Mass Product Customization Campaigns
Heard about NikeID or Share a Coke? Do something similar for your brand.
Customization Campaign Examples
You might be familiar with the most famous mass customization campaign in the world, ‘Share a Coke‘. This campaign has been running for over 9 years since it first launched in Australia, 2011.
This campaign allows customers to purchase a bottle of Coke with their name on it. The stellar sales results speak for themselves.
But, this technology isn’t just used by large global brands. Smaller brands like a niche, a local chocolate company in Melbourne, used our personalized product packaging technology to customize every gift order during popular gifting days throughout the year. This galvanized their customer base and led to additional publicity as well as higher-margin sales.
Why haven’t you tried a personalization campaign? We’ve made it easy.
The Benefits
If you ask 10 customers, which would they prefer – a product that is able to be customized to their own requirements or not? Invariably, the answer will be that the customer will always prefer to have something that’s been made for them.
So the question has never been about whether personalization is something that people want – everybody wants personalization. They are prepared to pay more for a personalized product (~40% extra) and they’re prepared to wait longer to receive it. This provides a golden opportunity for businesses that are serious about innovation.
The problem has always been execution because business operations have historically been designed around product standardization, not personalization.
Why Customization Campaigns work
By enabling customers to be involved and feel like the product is their own, they invariably end up becoming more attached to the purchase. This leads to:
- Increased sales volume
- Increased sales revenue and margins (people will pay a premium)

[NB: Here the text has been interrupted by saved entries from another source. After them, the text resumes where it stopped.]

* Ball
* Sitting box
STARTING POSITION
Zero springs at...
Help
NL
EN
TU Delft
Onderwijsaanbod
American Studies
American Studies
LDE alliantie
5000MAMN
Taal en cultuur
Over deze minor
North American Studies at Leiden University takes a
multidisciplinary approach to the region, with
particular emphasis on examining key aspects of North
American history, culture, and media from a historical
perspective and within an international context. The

- Opportunity for increased publicity and social media vitality
- Superior brand experience – deeper connections with the brand leading to increased buyer advocacy
- Projection of technical superiority for the brand within the category – modern but personable
Personalization or Customization?
What’s the difference between personalization and customization? Are they the same thing?
They are two terms that are thrown around together as if they’re the same thing, but they’re very, very different. The easiest way to explain the difference is the level of work that goes into personalization is a lot higher than the customization process.

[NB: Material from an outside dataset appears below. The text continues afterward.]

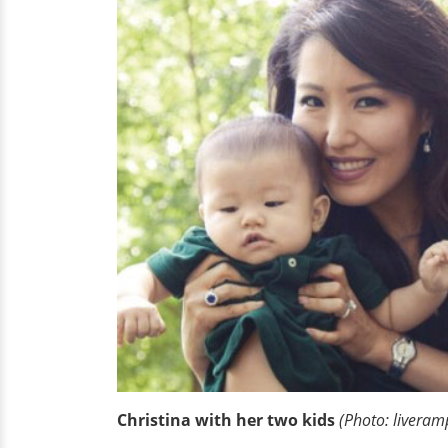
Christina with her two kids
(Photo: livera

With personalization, the customer is actually asking to add their own content. So that could be typing a message, adding an image, choosing from illustrations, or positioning something in a particular area, specific colors, etc.

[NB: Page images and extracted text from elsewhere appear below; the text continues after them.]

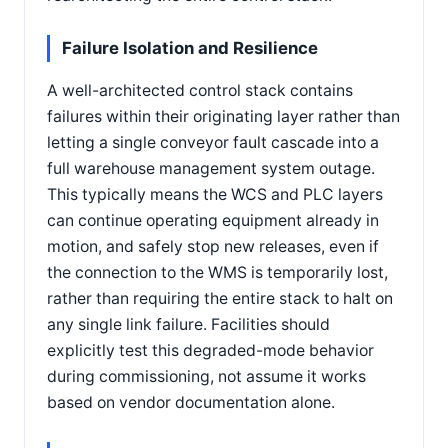
Failure Isolation and Resilience
A well-architected control stack contains
failures within their originating layer rather than
letting a single conveyor fault cascade into a
full warehouse management system outage.
This typically means the WCS and PLC layers
can continue operating equipment already in
motion, and safely stop new releases, even if
the connection to the WMS is temporarily lost,
rather than requiring the entire stack to halt on
any single link failure. Facilities should
explicitly test this degraded-mode behavior
during commissioning, not assume it works
based on vendor documentation alone.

Customization is about choosing from pre-selected inventory-based options.
Campaign Playbook
Successful product customization campaigns don’t just simply list a new product on an eCommerce website and expect sales to automatically follow. Successful Campaigns:
- Ensure the customization has a reason behind it – it answers, ‘why customized?’
- Creates a competition around the best-customized designs
- Spurs virality and sharing of these customized products among friends and family
- Supports the campaign with significant, multi-channel promotional marketing
- Sells the product directly to the customer via a DTC website
- Integrates the new production process into their fulfillment operations
A Word From Our Founder
“What we’ve created is an entirely new marketing channel and brands probably aren’t aware of how lucrative it is. Without getting too much into it, because some of it’s still pretty sensitive, someone that’s partnered with us is going to be at the forefront of what personalization and customization can do. Brands have started to realize that their packaging should more be classed as a communications piece rather than a branding exercise.
Packing is a bit of a lost opportunity. You always think of packaging as something that is standardized, so when we say that you can personalize it at scale, the lost opportunity sinks in. It’s a communications piece too. The best example of why packaging is so important is Apple. I’ve still got the boxes my iPhone four came in and that’s standardized. We can automate a scalable personalized unboxing experience. We are doing it at the moment with a customer I can’t say just yet who, but you know, that’s pretty cutting edge. Taking this to the next level, we have got augmented reality which can be layered on top. We launched the first-ever commercially sized, personalized augmented reality campaign in December last year. There are a few companies who are doing AR where you hover your camera over the packaging and an animation plays in AR, but none are doing personalized dynamic AR. Offering the same AR experience to everyone is one thing, modifying it per person, is another thing entirely.”